• _Required action_
Identify and pull out each line of the entries in which "directory" occurs.

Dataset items
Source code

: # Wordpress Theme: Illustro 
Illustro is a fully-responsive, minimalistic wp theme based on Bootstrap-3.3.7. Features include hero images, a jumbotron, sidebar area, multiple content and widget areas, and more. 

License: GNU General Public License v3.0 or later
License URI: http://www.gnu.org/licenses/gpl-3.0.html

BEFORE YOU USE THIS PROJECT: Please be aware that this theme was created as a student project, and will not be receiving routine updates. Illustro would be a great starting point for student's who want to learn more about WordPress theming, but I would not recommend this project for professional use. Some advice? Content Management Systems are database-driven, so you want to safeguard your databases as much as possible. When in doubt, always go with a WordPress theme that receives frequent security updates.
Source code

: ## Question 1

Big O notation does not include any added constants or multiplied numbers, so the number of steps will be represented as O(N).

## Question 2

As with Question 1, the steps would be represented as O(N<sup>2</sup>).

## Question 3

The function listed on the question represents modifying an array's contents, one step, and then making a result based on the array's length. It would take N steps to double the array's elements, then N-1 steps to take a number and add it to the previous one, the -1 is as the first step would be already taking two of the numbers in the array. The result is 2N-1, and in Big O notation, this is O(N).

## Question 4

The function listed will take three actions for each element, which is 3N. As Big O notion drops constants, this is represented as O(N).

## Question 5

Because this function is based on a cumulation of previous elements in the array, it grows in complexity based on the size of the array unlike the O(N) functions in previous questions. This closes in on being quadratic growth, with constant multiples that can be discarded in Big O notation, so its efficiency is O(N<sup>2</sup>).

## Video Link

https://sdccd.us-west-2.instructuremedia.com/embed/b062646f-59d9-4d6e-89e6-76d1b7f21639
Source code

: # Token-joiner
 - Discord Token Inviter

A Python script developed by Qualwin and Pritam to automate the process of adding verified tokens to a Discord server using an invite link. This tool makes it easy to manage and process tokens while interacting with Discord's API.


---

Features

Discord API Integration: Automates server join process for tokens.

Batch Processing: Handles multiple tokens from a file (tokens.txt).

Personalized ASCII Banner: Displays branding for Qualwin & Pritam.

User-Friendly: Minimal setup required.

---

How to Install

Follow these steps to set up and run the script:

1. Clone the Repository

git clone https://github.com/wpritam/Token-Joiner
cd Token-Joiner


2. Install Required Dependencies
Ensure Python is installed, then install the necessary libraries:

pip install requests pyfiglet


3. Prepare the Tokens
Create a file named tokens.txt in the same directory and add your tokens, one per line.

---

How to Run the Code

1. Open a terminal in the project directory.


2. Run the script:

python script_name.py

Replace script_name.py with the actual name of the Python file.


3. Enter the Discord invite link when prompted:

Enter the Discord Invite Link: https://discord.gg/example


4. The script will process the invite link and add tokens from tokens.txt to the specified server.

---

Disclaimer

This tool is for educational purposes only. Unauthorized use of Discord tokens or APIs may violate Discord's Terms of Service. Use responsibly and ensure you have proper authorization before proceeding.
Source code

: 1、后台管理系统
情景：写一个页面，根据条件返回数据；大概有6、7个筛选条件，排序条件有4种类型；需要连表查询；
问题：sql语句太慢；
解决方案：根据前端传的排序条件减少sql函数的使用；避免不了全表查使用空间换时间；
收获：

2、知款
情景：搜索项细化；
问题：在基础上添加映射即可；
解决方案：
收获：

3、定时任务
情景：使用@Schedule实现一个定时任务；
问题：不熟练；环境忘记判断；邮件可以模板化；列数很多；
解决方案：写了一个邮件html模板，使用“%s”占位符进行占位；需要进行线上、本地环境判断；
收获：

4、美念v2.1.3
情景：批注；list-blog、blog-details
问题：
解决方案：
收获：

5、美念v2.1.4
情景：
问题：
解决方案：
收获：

• _Response box_
Create a file named tokens.txt in the same directory and add your tokens, one per line.
1. Open a terminal in the project directory.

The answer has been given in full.